Avversari storici come il fondatore di Repubblica Eugenio Scalfari e l’ex direttore dell’Economist Bill Emmott vedono ora in Berlusconi l’unico elemento stabilizzatore della prossima legislatura. Difficile dargli torto.

«Era ingeneroso il giudizio di prima come è azzardato dire che oggi lui è il salvatore della patria. Quello che non riesco a capire è come faccia Berlusconi a pensare di essere credibile in Europa alleandosi con Salvini. Nelle cancellerie europee tutti hanno in bella mostra le foto di Salvini con la Le Pen».

Come valuta il dietrofront sui rifiuti di Roma in Emilia-Romagna?

«Bonaccini ha fatto un gesto di grande serietà.

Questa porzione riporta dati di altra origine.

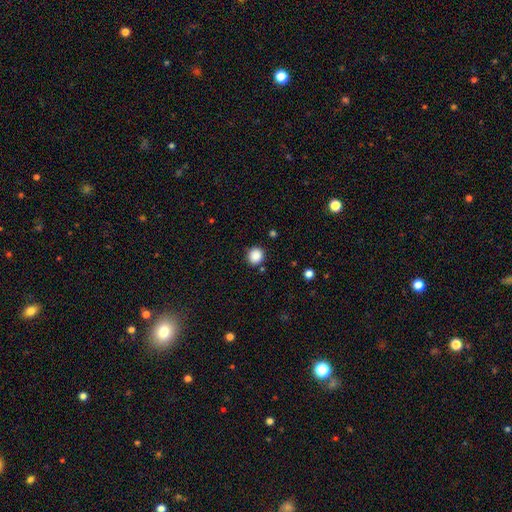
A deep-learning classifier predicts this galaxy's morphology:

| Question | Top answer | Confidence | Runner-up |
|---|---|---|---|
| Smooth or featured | smooth | 87% | star or artifact (10%) |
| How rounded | round | 88% | in between (11%) |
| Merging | none | 86% | minor disturbance (8%) |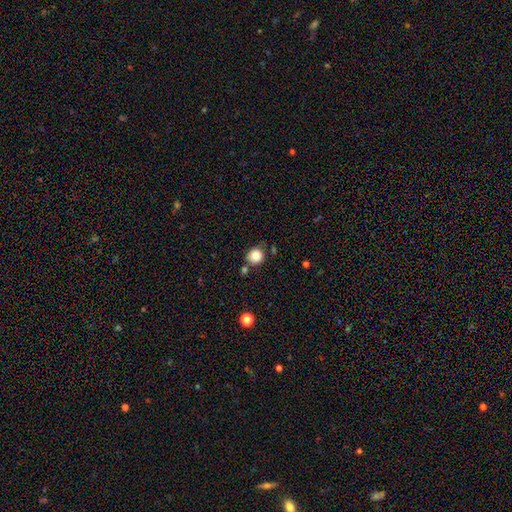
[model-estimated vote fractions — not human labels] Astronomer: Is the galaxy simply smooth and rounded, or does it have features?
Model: smooth — 85%.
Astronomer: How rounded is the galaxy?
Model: round — 89%.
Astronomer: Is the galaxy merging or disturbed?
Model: none — 74%.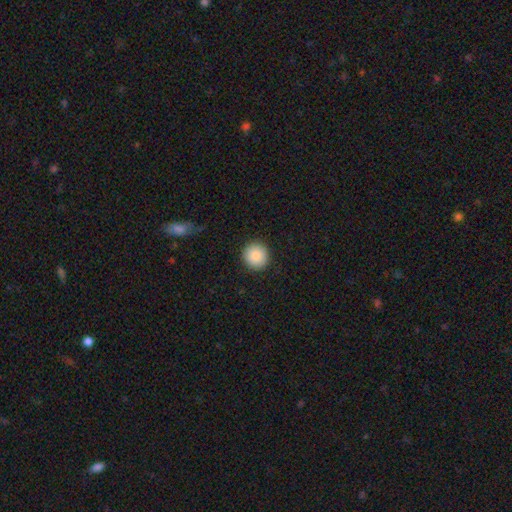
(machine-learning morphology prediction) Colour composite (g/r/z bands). It shows a smooth galaxy with no disk features (87%) that is round (93%). Merging: none (91%).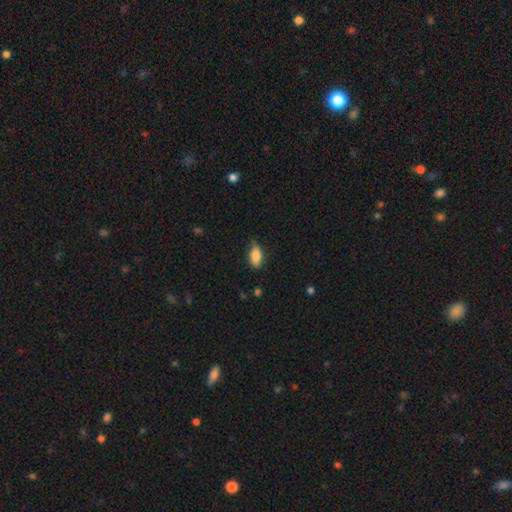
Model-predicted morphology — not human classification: smooth_or_featured: smooth (p=0.84) [alt: featured or disk p=0.09]
how_rounded: in between (p=0.88) [alt: cigar-shaped p=0.08]
merging: none (p=0.74) [alt: minor disturbance p=0.21]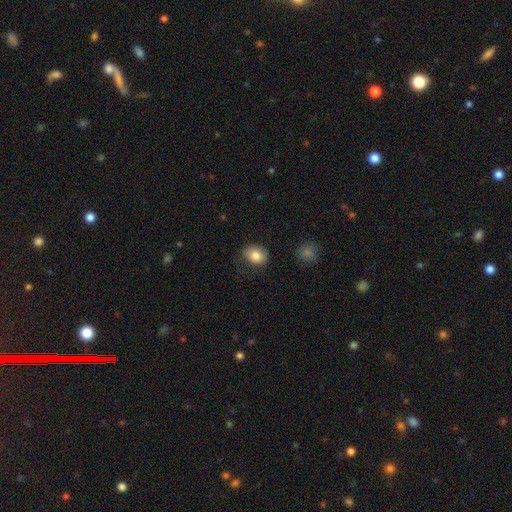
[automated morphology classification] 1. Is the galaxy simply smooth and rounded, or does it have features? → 84% smooth, 9% star or artifact, 7% featured or disk.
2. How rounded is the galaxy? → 52% round, 48% in between, 1% cigar-shaped.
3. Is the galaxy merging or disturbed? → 73% none, 20% minor disturbance, 6% major disturbance, 2% merger.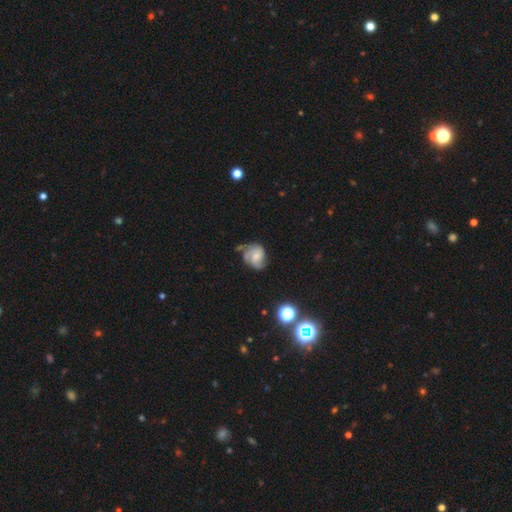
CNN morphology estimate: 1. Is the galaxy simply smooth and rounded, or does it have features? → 70% featured or disk, 21% smooth, 8% star or artifact.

Dare la disponibilità ad aiutare la Raggi è stato coraggioso. Ora i Cinque stelle si vergognano di farsi aiutare dal PD: sono imbarazzati e imbarazzanti. A noi non interessano le tessere di partito o l’iscrizione al blog: a noi interessano i cittadini».

E vero che la Bonino chiede 10 seggi sicuri? L’alleanza con +Europa si farà?

«Gli accordi si fanno sulla politica, non sulle poltrone. Noi ci siamo, dipende da loro».

Nelle regioni rosse temete l’impatto dei candidati di Liberi e Uguali?

«No, perché nessuno dei vecchi compagni vuole far vincere Salvini o Berlusconi. Queste terre sono strategiche e ci daranno i collegi decisivi nella prossima legislatura. Così come possiamo vincere la Lombardia: senza Maroni per Gori la partita sarà più semplice. Noi ci crediamo davvero. E come un allenatore metterò in campo, cioè candideremo, solo gente che lotterà fino all’ultimo, senza paura».